Cronenberg uses the trauma of Burroughs' neverending re-living of tragedy for an ending, in a context of political paranoia not unlike the '70s sci-fi thriller Scream and Scream Again. Sci-Fi aficionados may also recognize the design of a strange vehicle as similar to those seen in an ancient British film called High Treason, from 1929 (image just below). Bill Lee will always be a stranger in a strange land, trapped in some political tangle and crippled by his guilt and his addictions. 1
Martin Scorsese was once described as a filmmaker who specialized in characters we wouldn't want to meet, and Cronenberg consistently takes us on psychic tours that many of us can't stomach. Naked Lunch doubtless emptied many a theater in 1991, but Criterion's special edition may bring some brave viewers back for a second look.

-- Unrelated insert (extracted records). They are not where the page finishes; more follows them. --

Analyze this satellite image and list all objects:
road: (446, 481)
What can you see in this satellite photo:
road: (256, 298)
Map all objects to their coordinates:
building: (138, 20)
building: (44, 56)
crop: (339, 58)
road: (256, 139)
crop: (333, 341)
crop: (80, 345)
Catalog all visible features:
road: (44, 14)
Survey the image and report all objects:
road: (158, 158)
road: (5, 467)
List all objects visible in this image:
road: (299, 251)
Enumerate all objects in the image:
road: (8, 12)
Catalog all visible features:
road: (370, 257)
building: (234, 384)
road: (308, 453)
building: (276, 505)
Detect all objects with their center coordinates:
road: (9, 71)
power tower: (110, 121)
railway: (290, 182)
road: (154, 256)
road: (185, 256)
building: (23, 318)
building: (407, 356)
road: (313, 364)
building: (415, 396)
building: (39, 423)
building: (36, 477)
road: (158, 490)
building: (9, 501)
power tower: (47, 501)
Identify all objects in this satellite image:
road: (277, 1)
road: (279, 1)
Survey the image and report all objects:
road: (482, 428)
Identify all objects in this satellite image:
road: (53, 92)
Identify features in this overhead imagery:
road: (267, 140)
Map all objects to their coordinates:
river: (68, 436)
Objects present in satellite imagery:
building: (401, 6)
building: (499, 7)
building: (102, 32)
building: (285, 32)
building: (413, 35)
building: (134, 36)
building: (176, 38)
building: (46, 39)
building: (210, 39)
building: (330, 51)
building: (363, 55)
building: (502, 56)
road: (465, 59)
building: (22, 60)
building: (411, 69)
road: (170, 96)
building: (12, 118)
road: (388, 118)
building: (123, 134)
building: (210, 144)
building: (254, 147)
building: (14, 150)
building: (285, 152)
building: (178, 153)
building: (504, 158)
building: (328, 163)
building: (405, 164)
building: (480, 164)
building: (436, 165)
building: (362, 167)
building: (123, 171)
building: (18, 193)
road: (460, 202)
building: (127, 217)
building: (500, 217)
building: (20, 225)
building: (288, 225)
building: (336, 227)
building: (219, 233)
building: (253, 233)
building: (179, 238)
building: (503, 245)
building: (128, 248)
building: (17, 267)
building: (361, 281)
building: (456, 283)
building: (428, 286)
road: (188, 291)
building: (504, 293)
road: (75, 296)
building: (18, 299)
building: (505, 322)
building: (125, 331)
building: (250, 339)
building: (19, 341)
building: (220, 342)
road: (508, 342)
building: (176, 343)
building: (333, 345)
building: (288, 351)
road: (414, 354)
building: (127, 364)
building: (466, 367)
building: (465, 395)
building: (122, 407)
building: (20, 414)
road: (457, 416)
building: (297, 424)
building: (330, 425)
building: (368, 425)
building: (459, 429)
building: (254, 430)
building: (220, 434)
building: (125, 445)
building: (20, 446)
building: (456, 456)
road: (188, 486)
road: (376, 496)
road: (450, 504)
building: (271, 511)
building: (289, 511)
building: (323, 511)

Criterion's Blu-ray of Naked Lunch is an excellent upgrade of their 2003 DVD edition. Peter Suschitzky's cinematography strikes a number of very precise moods in addition to giving the queasy special effects sequences a wholly unique look.
The extras repeat from the earlier release. David Cronenberg and Peter Weller come together for a full commentary, and even more interesting is Naked Making Lunch, a longform English docu about the making of the film that takes advantage of Burroughs' presence during the filming. Cronenberg, producer Thomas and several actors discuss the artistic aims of the movie, without resorting to EPK fluff; when the elderly Burroughs talks on screen, his sideways remarks about the movie soon turn to more self-critical thoughts. There's a moment at the end when a reporter asks him if there's anything in his life he regrets, a loaded question for a man obviously tortured for 40 years over killing his beloved wife. Instead of retreating, Burroughs takes the question on at face value.
A number of galleries give us a look at the special effects, ad materials, and Allen Ginsberg's photos of Burroughs in North Africa. Burroughs appears reading from his book, and his words also appear in the fat insert booklet, along with those of Janet Maslin, Gary Indiana, Chris Rodley. Burroughs thinks that Cronenberg's substitution of weird drugs for ordinary heroin, etc, are inpsired; and he ponders the reasons why Cronenberg downplayed the homosexuality of the original story.